--- Information given ---
*** Begin section ***
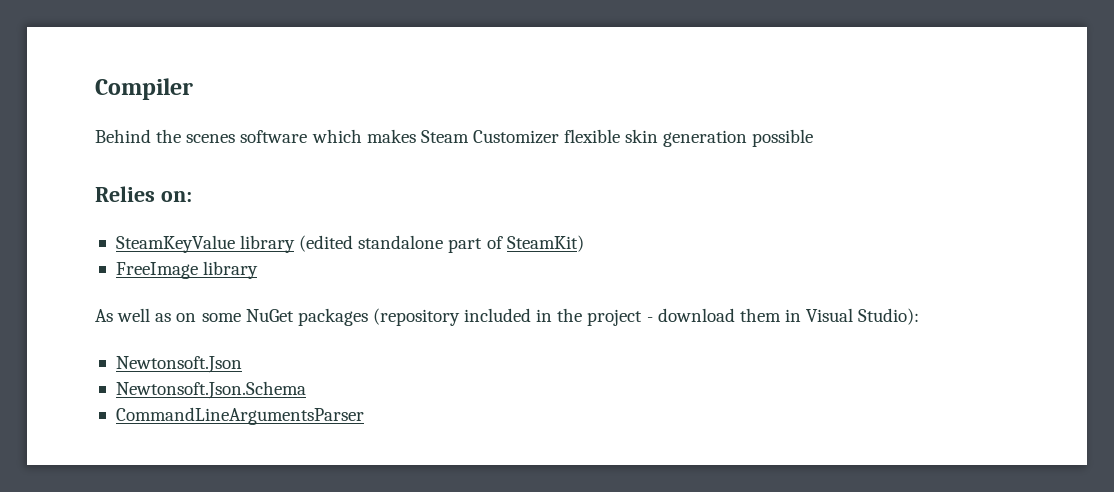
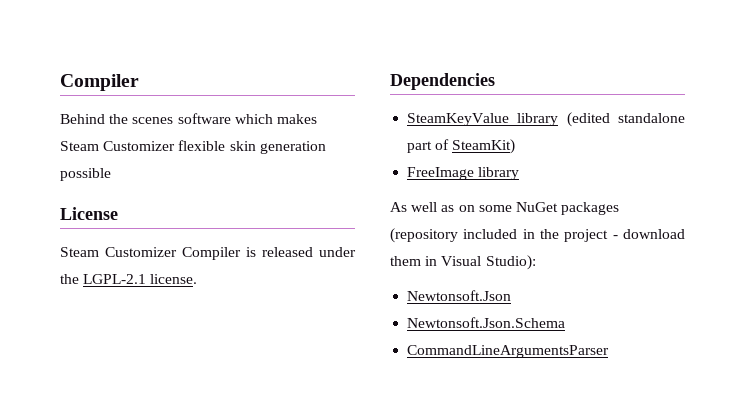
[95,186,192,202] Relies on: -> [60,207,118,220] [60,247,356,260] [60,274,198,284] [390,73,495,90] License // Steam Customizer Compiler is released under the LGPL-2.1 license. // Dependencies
*** End section ***
*** Begin section ***
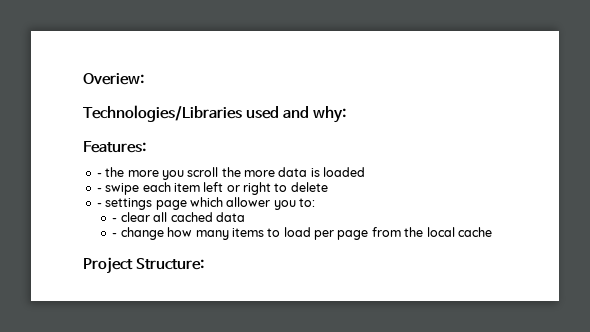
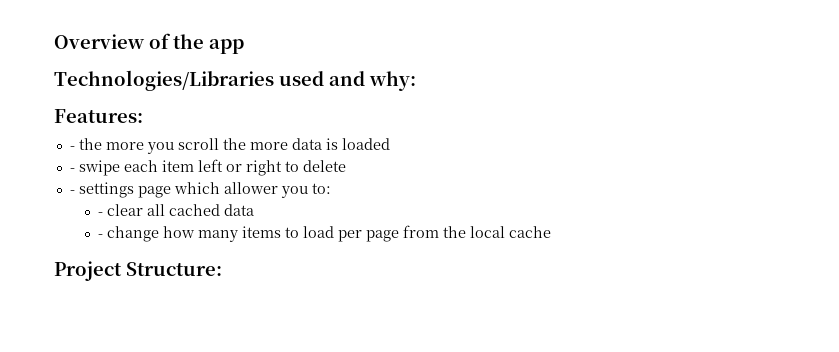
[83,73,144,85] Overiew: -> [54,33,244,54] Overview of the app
*** End section ***
*** Begin section ***
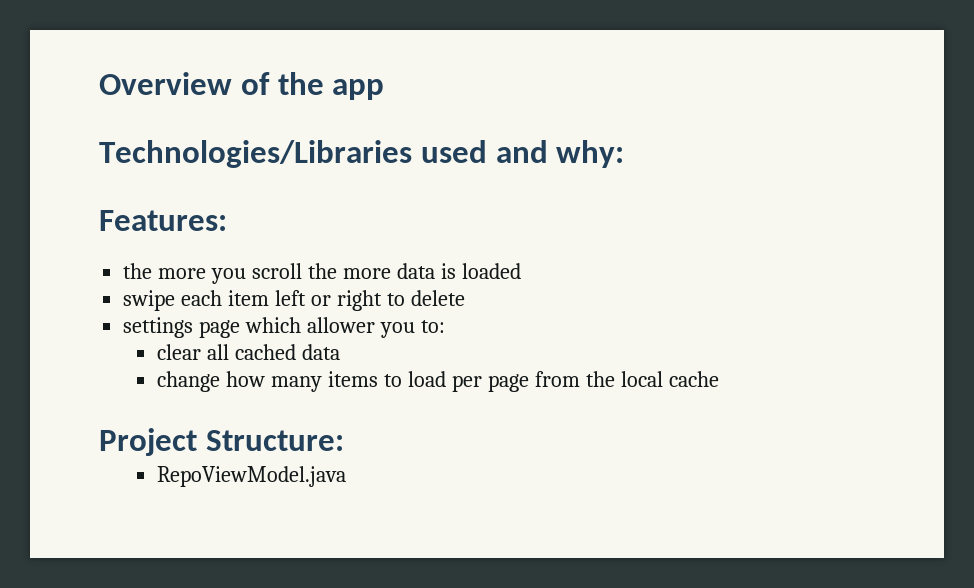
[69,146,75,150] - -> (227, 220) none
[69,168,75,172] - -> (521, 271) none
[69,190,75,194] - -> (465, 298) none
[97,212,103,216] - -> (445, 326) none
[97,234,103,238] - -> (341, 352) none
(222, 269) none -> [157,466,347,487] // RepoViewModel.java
*** End section ***
--- Required work ---
Only the lines above from the one with "[97,212,103,216] - -> (445, 326) none" up to and including the one with "(222, 269) none" should be repeated, exactly as written.

--- Response area ---
[97,212,103,216] - -> (445, 326) none
[97,234,103,238] - -> (341, 352) none
(222, 269) none -> [157,466,347,487] // RepoViewModel.java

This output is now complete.